=== ABOUT THIS EXERCISE ===
Tally the lines of the records below that include the word "overlay", and write down only that tally.
──────
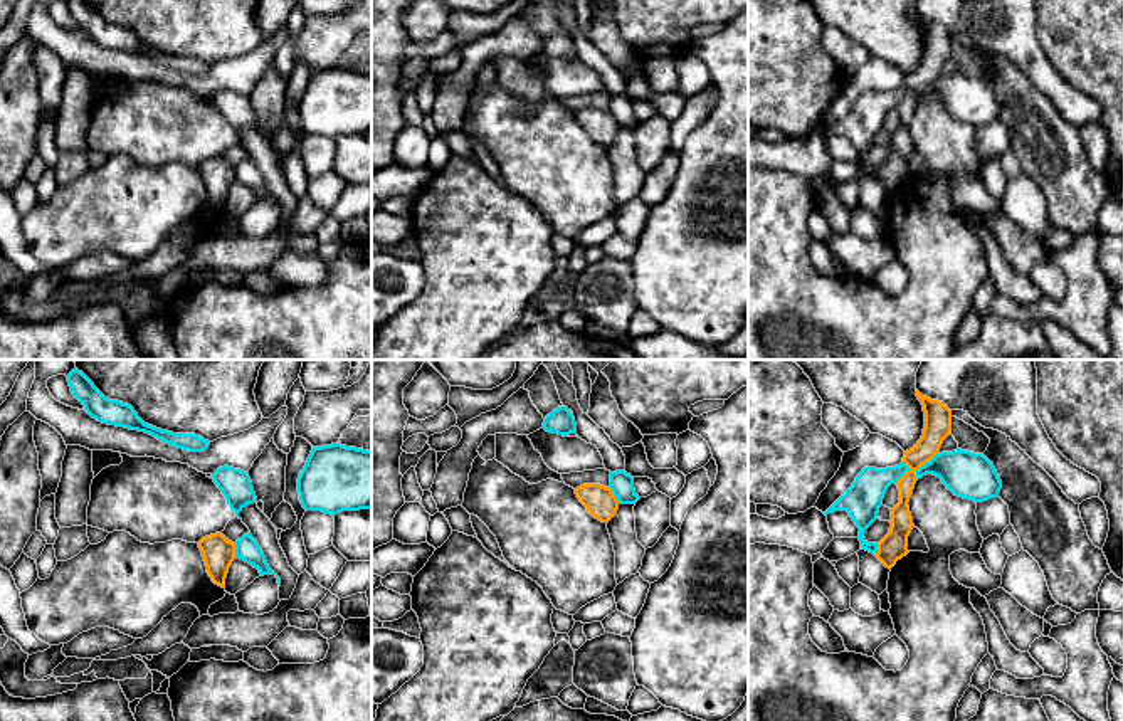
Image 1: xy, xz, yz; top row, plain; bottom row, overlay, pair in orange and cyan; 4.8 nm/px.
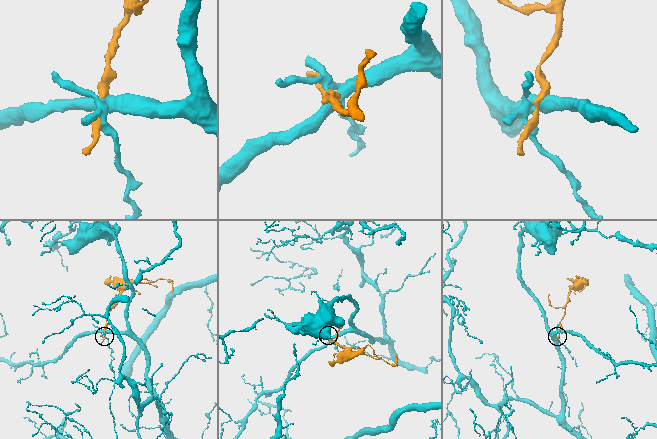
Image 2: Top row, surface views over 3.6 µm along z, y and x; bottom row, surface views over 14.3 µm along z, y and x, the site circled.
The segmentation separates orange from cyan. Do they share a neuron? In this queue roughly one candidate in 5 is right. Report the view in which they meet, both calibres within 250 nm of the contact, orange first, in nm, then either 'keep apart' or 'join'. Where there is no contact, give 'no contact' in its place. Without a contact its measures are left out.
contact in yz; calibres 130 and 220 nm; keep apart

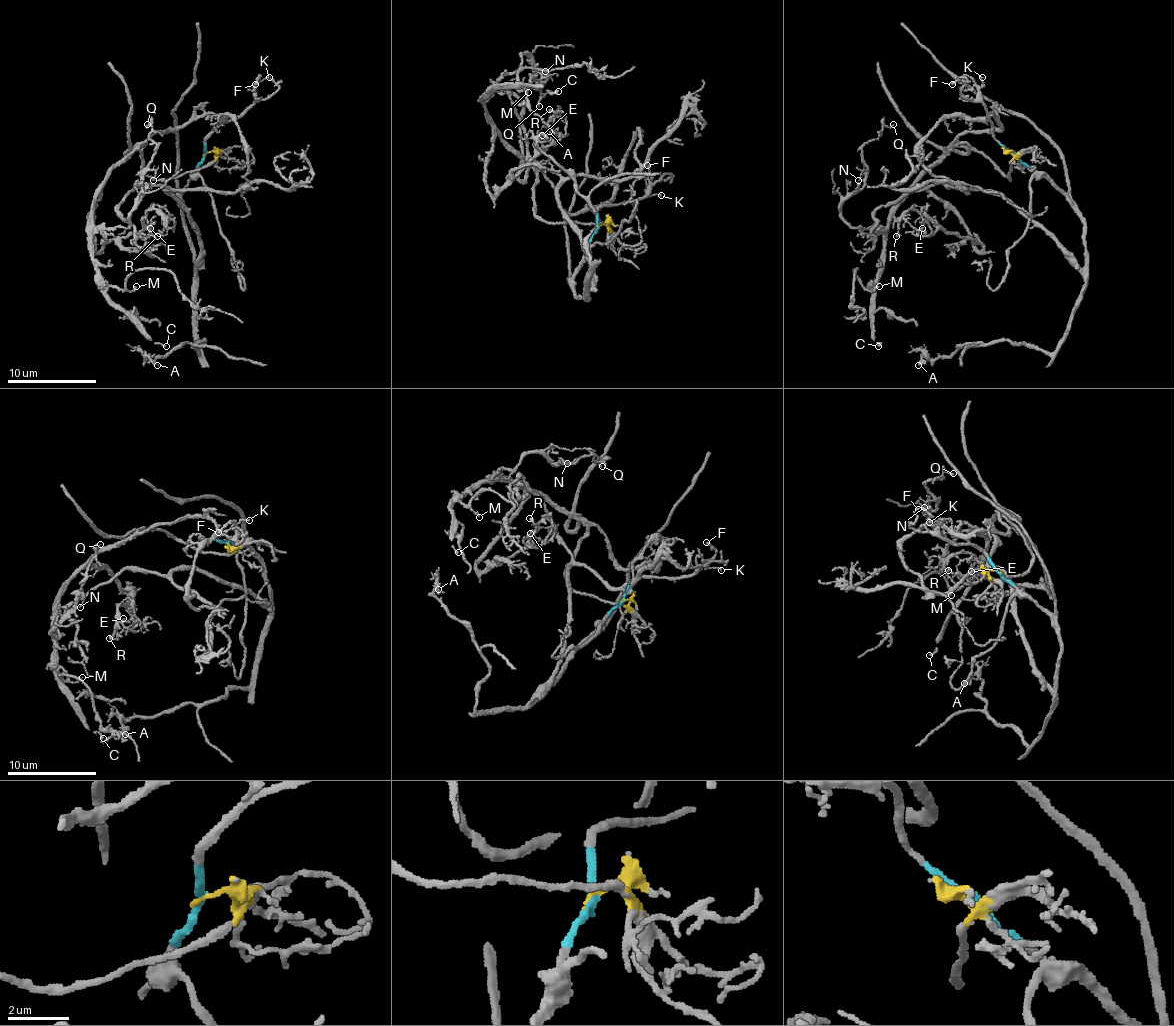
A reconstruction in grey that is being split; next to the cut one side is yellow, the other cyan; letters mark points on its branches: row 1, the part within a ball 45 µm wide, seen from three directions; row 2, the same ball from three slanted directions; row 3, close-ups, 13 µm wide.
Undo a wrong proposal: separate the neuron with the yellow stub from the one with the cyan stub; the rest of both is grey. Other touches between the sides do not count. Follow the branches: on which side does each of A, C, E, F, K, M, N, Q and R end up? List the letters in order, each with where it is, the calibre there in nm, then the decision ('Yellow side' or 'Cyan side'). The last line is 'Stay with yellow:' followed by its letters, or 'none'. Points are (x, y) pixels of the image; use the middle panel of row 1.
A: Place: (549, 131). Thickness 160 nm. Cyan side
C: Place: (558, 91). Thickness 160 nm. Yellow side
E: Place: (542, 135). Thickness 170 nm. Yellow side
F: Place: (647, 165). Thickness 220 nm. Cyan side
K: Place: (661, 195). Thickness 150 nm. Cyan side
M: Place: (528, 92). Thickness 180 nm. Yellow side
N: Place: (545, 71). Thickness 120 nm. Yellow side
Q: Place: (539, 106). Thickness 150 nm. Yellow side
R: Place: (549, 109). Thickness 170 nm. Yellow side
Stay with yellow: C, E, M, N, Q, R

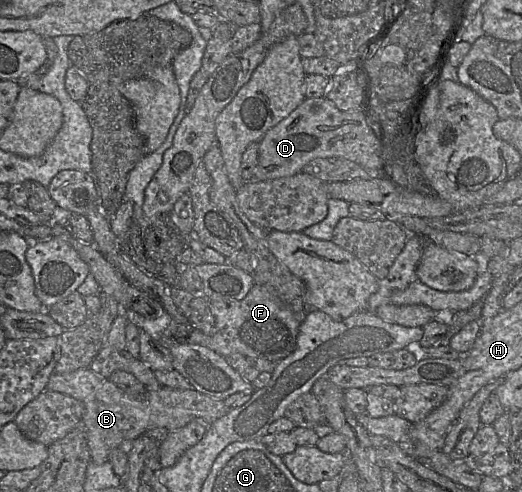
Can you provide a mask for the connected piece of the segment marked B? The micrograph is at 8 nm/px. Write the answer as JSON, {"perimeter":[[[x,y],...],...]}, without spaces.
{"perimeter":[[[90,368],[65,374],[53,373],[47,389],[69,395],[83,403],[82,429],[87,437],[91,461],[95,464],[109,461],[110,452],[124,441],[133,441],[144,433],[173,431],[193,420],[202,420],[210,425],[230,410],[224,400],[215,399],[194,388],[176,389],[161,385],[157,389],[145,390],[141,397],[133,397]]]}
──────
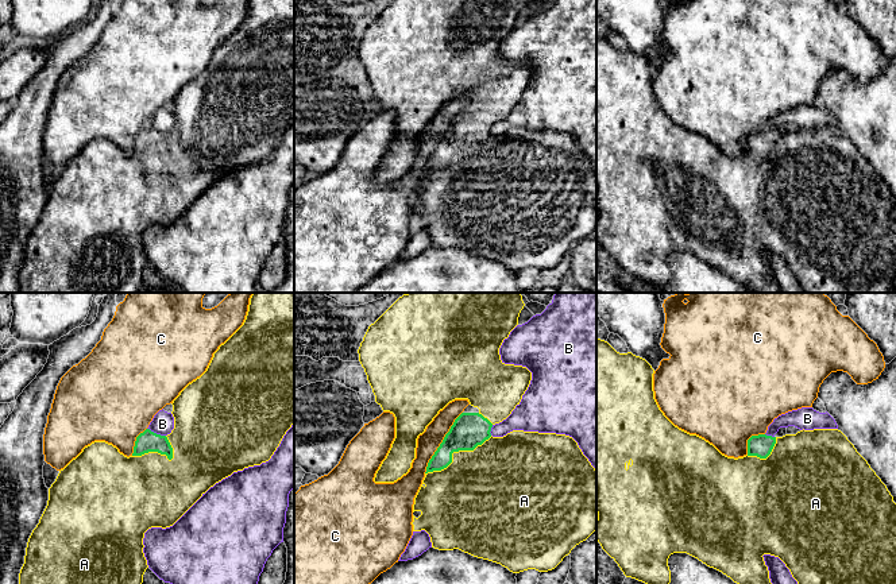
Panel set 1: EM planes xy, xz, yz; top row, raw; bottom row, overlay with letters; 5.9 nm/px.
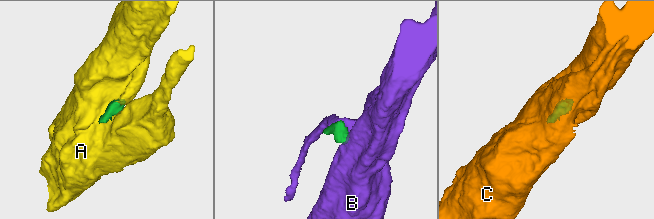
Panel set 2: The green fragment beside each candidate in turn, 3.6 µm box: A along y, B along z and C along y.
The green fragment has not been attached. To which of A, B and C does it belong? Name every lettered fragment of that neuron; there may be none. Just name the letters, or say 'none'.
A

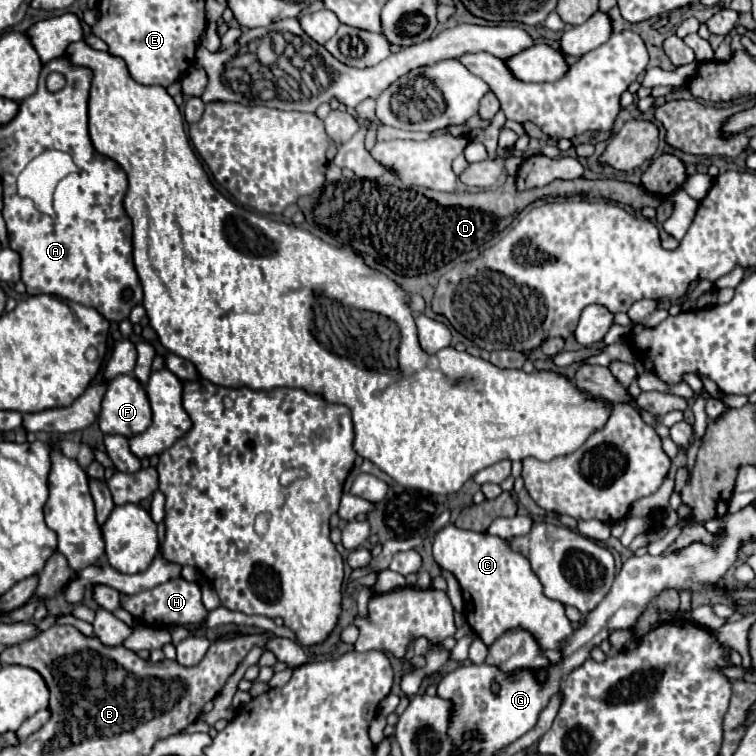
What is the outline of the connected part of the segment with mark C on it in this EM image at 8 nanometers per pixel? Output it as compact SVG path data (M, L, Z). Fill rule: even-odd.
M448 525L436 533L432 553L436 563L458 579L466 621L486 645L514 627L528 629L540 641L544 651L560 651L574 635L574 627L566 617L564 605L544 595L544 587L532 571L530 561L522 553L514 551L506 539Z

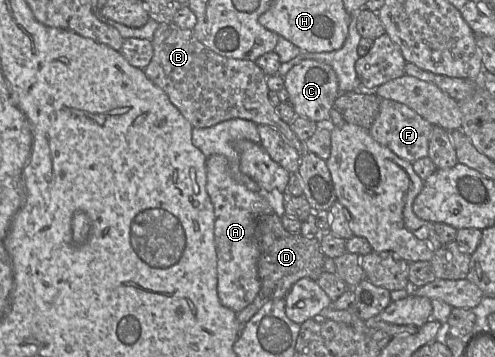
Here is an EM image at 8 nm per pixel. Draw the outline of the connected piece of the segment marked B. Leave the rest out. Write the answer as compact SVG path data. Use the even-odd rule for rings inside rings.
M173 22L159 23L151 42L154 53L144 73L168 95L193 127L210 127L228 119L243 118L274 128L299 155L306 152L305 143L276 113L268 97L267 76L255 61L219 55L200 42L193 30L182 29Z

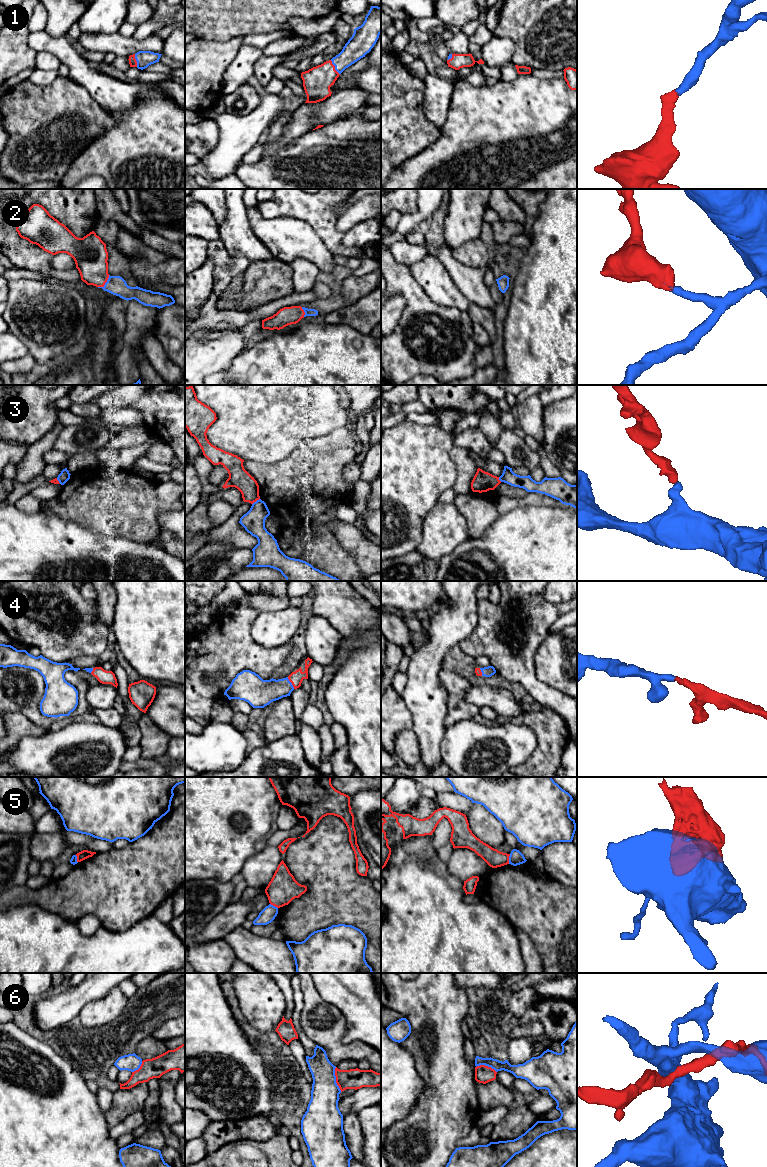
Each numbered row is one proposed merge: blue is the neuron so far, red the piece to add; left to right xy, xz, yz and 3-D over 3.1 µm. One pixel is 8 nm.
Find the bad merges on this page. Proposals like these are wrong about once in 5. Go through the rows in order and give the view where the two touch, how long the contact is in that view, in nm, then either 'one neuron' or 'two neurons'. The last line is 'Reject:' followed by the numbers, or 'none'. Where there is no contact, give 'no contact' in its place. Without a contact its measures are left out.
──────
=== YOUR RESPONSE ===
2